Other unresolved concerns: UK CBAM from 2027
Apart from steel safeguards, the text notes that India and the UK are navigating concerns over Britain’s Carbon Border Adjustment Mechanism (CBAM), scheduled to come into force in 2027. The UK had announced in December 2023 that it would implement its CBAM from 2027. The mechanism is described as an import carbon pricing system, with initial sector coverage including iron, steel, aluminium, fertiliser, hydrogen, ceramics, glass, and cement.
The text also states that the tax could range between 14% and 24% of the import value following the full phase-out of free allowances under the Emission Trading System (ETS). While CETA’s start date is now fixed, the CBAM timeline suggests that compliance and cost considerations may remain on the agenda for affected exporters.
Key facts and timeline
Market impact: what investors and exporters will watch
For Indian steel exporters, the key near-term takeaway is India’s statement that 85% of exports remain outside the UK steel measures, with the rest supported by CSQ, residual quota, and AUS access routes. That reduces uncertainty around market access just ahead of the July 1 change in the UK safeguard framework. But the presence of tighter UK quotas and a 50% over-quota tariff still implies that shipment planning and product-mix decisions will matter.

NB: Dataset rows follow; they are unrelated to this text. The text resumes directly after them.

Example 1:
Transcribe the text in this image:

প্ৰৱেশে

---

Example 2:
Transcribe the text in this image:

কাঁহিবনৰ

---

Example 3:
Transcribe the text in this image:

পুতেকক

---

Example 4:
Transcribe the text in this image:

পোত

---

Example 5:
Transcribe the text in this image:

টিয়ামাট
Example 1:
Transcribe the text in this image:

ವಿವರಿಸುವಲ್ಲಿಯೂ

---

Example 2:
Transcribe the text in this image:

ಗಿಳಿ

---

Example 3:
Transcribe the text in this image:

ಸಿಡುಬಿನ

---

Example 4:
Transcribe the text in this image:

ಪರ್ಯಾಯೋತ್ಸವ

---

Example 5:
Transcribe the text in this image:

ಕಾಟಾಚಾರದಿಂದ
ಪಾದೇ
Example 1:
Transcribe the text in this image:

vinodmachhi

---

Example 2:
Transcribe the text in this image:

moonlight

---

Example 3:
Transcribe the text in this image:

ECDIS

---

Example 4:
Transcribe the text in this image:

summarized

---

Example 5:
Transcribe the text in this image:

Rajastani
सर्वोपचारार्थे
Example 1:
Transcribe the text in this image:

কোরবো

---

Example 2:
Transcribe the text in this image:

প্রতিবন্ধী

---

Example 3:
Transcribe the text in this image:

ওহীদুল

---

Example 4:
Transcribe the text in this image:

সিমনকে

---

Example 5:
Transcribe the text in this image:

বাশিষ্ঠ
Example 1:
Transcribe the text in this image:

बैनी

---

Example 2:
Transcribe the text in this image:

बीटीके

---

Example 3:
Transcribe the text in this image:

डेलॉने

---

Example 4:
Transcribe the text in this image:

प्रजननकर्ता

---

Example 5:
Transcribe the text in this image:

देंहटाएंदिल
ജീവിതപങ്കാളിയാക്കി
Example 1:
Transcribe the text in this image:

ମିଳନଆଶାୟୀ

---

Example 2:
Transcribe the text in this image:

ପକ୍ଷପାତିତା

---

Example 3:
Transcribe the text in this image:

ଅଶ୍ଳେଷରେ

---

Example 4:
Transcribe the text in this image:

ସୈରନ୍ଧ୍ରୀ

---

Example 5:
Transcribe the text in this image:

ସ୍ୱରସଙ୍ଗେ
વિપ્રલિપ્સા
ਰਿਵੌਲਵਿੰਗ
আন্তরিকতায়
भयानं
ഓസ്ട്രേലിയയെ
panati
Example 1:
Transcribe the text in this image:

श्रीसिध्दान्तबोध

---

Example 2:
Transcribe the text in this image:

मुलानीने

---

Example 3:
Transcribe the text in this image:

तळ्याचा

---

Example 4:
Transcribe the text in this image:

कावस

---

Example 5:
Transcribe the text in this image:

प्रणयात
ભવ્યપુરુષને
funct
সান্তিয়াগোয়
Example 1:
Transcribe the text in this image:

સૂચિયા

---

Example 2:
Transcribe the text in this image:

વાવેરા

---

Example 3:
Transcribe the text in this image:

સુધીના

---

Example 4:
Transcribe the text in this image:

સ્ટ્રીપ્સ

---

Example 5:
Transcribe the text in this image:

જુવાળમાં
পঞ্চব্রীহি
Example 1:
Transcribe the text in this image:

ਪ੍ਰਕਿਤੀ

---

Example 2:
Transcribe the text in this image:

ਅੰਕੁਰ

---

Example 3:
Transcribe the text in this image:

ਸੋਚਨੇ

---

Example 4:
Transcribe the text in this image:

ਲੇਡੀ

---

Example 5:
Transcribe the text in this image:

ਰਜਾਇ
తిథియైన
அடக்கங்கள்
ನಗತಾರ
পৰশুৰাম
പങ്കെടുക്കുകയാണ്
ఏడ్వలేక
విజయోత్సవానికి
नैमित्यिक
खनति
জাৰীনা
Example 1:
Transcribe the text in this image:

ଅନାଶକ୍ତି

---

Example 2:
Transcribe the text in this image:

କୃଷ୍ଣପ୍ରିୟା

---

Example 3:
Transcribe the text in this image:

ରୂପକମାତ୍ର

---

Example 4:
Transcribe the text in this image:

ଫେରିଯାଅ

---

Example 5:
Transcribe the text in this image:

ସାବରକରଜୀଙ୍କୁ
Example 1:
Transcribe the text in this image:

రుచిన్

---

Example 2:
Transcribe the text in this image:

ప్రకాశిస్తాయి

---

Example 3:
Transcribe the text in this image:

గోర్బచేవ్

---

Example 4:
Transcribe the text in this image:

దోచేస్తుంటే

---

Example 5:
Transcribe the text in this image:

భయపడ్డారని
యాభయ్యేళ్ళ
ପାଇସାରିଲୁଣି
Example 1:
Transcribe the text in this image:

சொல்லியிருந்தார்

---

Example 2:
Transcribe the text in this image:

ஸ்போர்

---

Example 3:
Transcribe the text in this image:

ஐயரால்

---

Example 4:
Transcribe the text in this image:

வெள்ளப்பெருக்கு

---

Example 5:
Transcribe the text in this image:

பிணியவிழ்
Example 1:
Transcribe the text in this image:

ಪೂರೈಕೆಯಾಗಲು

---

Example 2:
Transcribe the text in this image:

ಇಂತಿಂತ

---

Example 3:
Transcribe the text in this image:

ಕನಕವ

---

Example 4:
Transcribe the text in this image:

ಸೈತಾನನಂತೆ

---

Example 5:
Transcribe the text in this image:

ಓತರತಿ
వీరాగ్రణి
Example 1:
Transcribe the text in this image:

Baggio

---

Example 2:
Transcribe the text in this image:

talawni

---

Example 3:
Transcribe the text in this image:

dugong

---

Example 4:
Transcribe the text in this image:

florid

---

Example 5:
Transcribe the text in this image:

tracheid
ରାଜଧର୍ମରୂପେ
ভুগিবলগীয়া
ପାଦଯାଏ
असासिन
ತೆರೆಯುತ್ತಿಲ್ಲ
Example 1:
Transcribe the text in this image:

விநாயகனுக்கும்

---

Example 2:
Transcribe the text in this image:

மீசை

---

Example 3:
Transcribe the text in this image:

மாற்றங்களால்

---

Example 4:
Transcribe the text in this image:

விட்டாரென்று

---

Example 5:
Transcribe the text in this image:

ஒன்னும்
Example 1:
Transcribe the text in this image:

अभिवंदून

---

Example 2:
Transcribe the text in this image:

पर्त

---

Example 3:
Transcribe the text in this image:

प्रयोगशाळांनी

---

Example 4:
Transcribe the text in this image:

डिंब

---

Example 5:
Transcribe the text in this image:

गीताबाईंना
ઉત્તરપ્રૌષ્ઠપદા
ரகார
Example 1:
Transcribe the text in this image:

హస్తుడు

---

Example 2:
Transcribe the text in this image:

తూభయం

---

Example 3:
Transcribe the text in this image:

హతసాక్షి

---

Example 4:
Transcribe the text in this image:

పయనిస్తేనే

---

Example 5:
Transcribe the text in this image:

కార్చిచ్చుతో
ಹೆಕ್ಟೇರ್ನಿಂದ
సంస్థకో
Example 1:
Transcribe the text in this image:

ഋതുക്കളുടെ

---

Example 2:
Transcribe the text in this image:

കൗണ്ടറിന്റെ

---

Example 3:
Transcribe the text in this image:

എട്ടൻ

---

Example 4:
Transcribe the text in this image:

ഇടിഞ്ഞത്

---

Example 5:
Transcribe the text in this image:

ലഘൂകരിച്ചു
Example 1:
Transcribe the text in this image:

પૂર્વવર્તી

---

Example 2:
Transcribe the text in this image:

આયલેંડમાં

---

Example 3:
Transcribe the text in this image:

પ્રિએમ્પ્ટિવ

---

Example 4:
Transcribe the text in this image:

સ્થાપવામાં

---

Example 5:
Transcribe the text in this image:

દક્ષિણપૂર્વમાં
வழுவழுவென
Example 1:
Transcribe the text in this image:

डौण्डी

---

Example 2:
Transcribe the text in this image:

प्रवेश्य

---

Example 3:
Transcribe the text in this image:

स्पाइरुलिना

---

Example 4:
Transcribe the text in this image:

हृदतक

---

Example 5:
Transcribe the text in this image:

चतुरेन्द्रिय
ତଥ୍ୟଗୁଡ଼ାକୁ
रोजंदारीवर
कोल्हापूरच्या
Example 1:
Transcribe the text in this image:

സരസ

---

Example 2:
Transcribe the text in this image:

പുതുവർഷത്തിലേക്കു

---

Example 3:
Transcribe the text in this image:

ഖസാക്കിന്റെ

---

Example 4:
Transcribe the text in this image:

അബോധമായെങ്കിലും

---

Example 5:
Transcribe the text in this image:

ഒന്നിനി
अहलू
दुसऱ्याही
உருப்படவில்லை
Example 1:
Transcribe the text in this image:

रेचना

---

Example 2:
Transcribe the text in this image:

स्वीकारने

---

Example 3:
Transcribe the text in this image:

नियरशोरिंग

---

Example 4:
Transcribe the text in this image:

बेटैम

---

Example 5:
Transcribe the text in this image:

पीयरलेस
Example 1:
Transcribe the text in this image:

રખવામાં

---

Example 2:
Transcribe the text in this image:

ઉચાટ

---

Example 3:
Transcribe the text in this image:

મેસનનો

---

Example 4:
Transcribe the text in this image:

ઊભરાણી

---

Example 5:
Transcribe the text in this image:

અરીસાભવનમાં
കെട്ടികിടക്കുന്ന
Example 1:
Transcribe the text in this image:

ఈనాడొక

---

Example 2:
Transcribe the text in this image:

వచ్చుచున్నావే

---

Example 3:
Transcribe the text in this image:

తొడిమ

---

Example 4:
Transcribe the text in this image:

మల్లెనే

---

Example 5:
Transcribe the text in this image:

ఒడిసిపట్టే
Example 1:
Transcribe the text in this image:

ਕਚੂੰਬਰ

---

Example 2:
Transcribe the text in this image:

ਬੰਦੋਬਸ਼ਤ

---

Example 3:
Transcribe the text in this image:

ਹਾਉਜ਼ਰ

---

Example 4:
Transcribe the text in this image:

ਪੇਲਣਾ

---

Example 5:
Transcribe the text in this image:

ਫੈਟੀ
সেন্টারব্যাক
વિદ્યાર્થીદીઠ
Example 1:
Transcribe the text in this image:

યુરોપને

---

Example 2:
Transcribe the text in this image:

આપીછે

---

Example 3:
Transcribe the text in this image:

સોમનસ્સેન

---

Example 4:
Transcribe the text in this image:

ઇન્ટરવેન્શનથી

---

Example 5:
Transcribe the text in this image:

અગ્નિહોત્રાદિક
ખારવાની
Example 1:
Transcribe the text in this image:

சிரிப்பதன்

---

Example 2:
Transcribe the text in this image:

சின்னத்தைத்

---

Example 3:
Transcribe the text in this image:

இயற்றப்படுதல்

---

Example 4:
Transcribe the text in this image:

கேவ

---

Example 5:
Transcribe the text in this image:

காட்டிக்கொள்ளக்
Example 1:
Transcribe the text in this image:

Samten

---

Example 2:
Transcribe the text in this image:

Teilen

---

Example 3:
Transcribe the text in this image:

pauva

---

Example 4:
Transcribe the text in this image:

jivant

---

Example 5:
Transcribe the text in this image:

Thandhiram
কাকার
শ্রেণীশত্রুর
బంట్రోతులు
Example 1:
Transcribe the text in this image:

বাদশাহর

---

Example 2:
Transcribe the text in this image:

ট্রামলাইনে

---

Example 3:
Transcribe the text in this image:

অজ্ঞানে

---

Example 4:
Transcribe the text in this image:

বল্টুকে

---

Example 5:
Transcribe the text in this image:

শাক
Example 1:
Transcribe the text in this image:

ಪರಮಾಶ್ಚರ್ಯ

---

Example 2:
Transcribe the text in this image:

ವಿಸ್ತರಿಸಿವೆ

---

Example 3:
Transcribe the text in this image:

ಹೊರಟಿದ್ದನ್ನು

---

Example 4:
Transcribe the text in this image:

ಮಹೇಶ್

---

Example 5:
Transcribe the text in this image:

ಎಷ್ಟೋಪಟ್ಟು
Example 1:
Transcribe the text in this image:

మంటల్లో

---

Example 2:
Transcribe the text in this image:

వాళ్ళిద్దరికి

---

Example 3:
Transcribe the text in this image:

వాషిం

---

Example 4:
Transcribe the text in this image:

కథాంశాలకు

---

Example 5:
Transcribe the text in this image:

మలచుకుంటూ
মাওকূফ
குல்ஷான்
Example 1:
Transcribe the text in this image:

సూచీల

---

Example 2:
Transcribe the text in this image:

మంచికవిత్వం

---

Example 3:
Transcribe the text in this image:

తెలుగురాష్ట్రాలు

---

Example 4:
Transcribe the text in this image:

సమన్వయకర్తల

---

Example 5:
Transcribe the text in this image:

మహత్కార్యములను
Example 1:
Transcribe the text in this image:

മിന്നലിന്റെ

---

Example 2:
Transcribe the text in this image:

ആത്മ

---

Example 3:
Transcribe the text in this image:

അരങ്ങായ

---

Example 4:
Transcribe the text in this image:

For India-UK trade more broadly, the linkage made by Indian officials between steel safeguards and tariff concessions highlights how implementation risks can emerge even after a deal is signed. One media report in the provided text said nearly $100 million worth of Indian iron and steel exports were at stake, and referenced a “$120 billion” bilateral ambition, illustrating the scale of expectations around the relationship.
What happens next
With July 15 set as the start date, the immediate operational focus shifts to implementation steps, compliance processes, and how the UK finalizes the specifics of the safeguard measures referenced by Reuters as still being finalized. The UK’s CBAM timetable for 2027 remains a separate policy track that exporters in covered sectors will likely monitor closely.
Conclusion
India and the UK have set July 15, 2026 as the date CETA and the DCC will enter into force, after both sides said they reached a consensus on steel safeguards. The next key dates are July 1 for the UK’s new steel regime and July 15 for the broader trade and social security agreements to become operational.